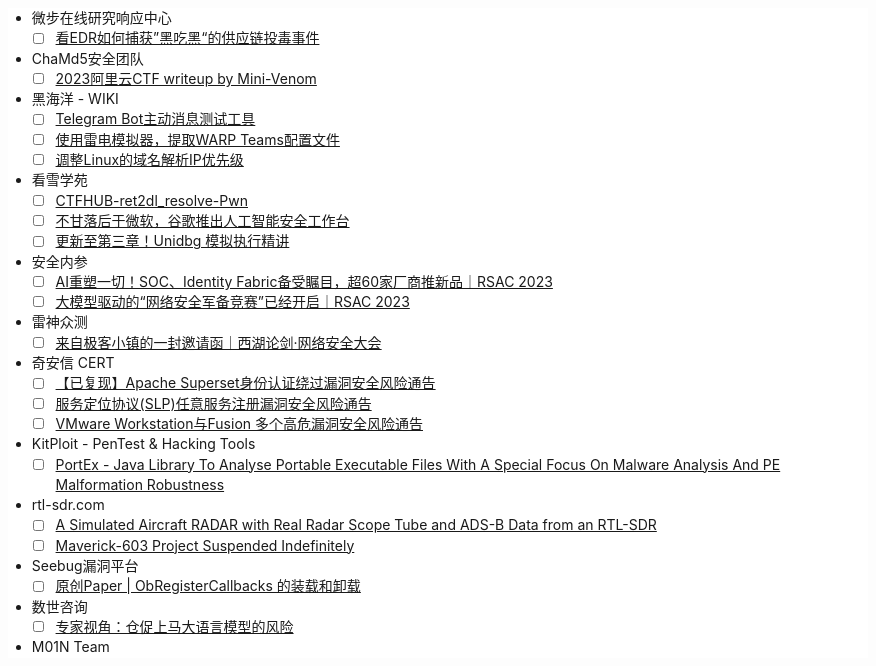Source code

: - 微步在线研究响应中心
  - [ ] [看EDR如何捕获”黑吃黑“的供应链投毒事件](https://mp.weixin.qq.com/s?__biz=Mzg5MTc3ODY4Mw==&mid=2247501434&idx=1&sn=6817a6e664184c11e2d1e405924fa220&chksm=cfcaa56ef8bd2c783cc744be1767b68f5b835dd713219b3384b7592a4745c184eb1f993382df&scene=58&subscene=0#rd)
- ChaMd5安全团队
  - [ ] [2023阿里云CTF writeup by Mini-Venom](https://mp.weixin.qq.com/s?__biz=MzIzMTc1MjExOQ==&mid=2247508613&idx=1&sn=d00c4d23ff20301ef9f85b22e38129c2&chksm=e89d8a5ddfea034bba7abe8a0cc5b998e517e8edb54177fd537458446773fc464c1129fc34d1&scene=58&subscene=0#rd)
- 黑海洋 - WIKI
  - [ ] [Telegram Bot主动消息测试工具](https://blog.upx8.com/3438)
  - [ ] [使用雷电模拟器，提取WARP Teams配置文件](https://blog.upx8.com/3436)
  - [ ] [调整Linux的域名解析IP优先级](https://blog.upx8.com/3435)
- 看雪学苑
  - [ ] [CTFHUB-ret2dl_resolve-Pwn](https://mp.weixin.qq.com/s?__biz=MjM5NTc2MDYxMw==&mid=2458503306&idx=1&sn=1d4babd97c24c396d05e13be6565296b&chksm=b18ef80086f97116ad865aceccbda36fce449f966b2ac0e5feefa56963e45b8aea103789c0ee&scene=58&subscene=0#rd)
  - [ ] [不甘落后于微软，谷歌推出人工智能安全工作台](https://mp.weixin.qq.com/s?__biz=MjM5NTc2MDYxMw==&mid=2458503306&idx=2&sn=0f17d6f3d0558059a9a1733c70608a68&chksm=b18ef80086f9711628de39311ab29964eb4b8013941431269253590ac6b40db38f1f0d06131a&scene=58&subscene=0#rd)
  - [ ] [更新至第三章！Unidbg 模拟执行精讲](https://mp.weixin.qq.com/s?__biz=MjM5NTc2MDYxMw==&mid=2458503306&idx=3&sn=4e0086232967bef22814f638c10ed901&chksm=b18ef80086f97116dda24a2002ac5dfe6dd5e6d2df0c072ce8e78dcd3a237936cd3691763a30&scene=58&subscene=0#rd)
- 安全内参
  - [ ] [AI重塑一切！SOC、Identity Fabric备受瞩目，超60家厂商推新品｜RSAC 2023](https://mp.weixin.qq.com/s?__biz=MzI4NDY2MDMwMw==&mid=2247508487&idx=1&sn=c33e655f78f97e00830a74f58744a185&chksm=ebfae527dc8d6c31df701f86baa9c12622c1fe275098b4df915c3d0dde0e89e26cc42cf3daca&scene=58&subscene=0#rd)
  - [ ] [大模型驱动的“网络安全军备竞赛”已经开启｜RSAC 2023](https://mp.weixin.qq.com/s?__biz=MzI4NDY2MDMwMw==&mid=2247508487&idx=2&sn=aaab6f3bcd0b35bb2782ddcac0d31814&chksm=ebfae527dc8d6c312adff2113ba3605427740e0af5b02e4ae935d6b140be27fa970b76d33cff&scene=58&subscene=0#rd)
- 雷神众测
  - [ ] [来自极客小镇的一封邀请函｜西湖论剑·网络安全大会](https://mp.weixin.qq.com/s?__biz=MzI0NzEwOTM0MA==&mid=2652501870&idx=1&sn=03e44ff1362040c3b43997cec423ad5d&chksm=f25854ddc52fddcb0991370b51b2f77259258949753fa8bfc5b03926c77e885fb98f3d880b19&scene=58&subscene=0#rd)
- 奇安信 CERT
  - [ ] [【已复现】Apache Superset身份认证绕过漏洞安全风险通告](https://mp.weixin.qq.com/s?__biz=MzU5NDgxODU1MQ==&mid=2247498472&idx=1&sn=62a9b6554d133eef35c8fae8ac7dbefb&chksm=fe79de70c90e576609eedf07dfc9dd1bc5a58113bffe5a45168638d9722a7cb0587cc295e564&scene=58&subscene=0#rd)
  - [ ] [服务定位协议(SLP)任意服务注册漏洞安全风险通告](https://mp.weixin.qq.com/s?__biz=MzU5NDgxODU1MQ==&mid=2247498472&idx=2&sn=b44e92245487d7eff9f96da6fe9f0b61&chksm=fe79de70c90e57662854b773fddd08aa092866e7fcb48f7e824505978a3cde386dbb464648ca&scene=58&subscene=0#rd)
  - [ ] [VMware Workstation与Fusion 多个高危漏洞安全风险通告](https://mp.weixin.qq.com/s?__biz=MzU5NDgxODU1MQ==&mid=2247498472&idx=3&sn=36e28ea5b7d470017fb942d2a7fa934b&chksm=fe79de70c90e5766038bb78c4654bf7c4d7378a66e3d602309f00811019cc1f5bc29bd8d76dd&scene=58&subscene=0#rd)
- KitPloit - PenTest & Hacking Tools
  - [ ] [PortEx - Java Library To Analyse Portable Executable Files With A Special Focus On Malware Analysis And PE Malformation Robustness](http://www.kitploit.com/2023/04/portex-java-library-to-analyse-portable.html)
- rtl-sdr.com
  - [ ] [A Simulated Aircraft RADAR with Real Radar Scope Tube and ADS-B Data from an RTL-SDR](https://www.rtl-sdr.com/a-simulated-aircraft-radar-with-real-radar-scope-tube-and-ads-b-data-from-an-rtl-sdr/)
  - [ ] [Maverick-603 Project Suspended Indefinitely](https://www.rtl-sdr.com/maverick-603-project-suspended-indefinitely/)
- Seebug漏洞平台
  - [ ] [原创Paper | ObRegisterCallbacks 的装载和卸载](https://mp.weixin.qq.com/s?__biz=MzAxNDY2MTQ2OQ==&mid=2650967959&idx=1&sn=22fc823c5bb105c5ac1e5dc24ed69efa&chksm=8079cda5b70e44b370f64d09dad687ddd6cbbc5d536612d1e39f020c4d12f94b2b52e1f86d5e&scene=58&subscene=0#rd)
- 数世咨询
  - [ ] [专家视角：仓促上马大语言模型的风险](https://mp.weixin.qq.com/s?__biz=MzkxNzA3MTgyNg==&mid=2247497940&idx=1&sn=86bbb256b2f2a3473c0c7378cc3abd0f&chksm=c1448a69f633037fb651108112df4d6d12edd01b6898f477b83d189a210b474497cc1de25cca&scene=58&subscene=0#rd)
- M01N Team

****************************************

> [WORK REQUIRED]
Count the lines in the listing that contain the string "RSAC" with matching case, and reply with only that number.

> [OUTPUT BELOW]
2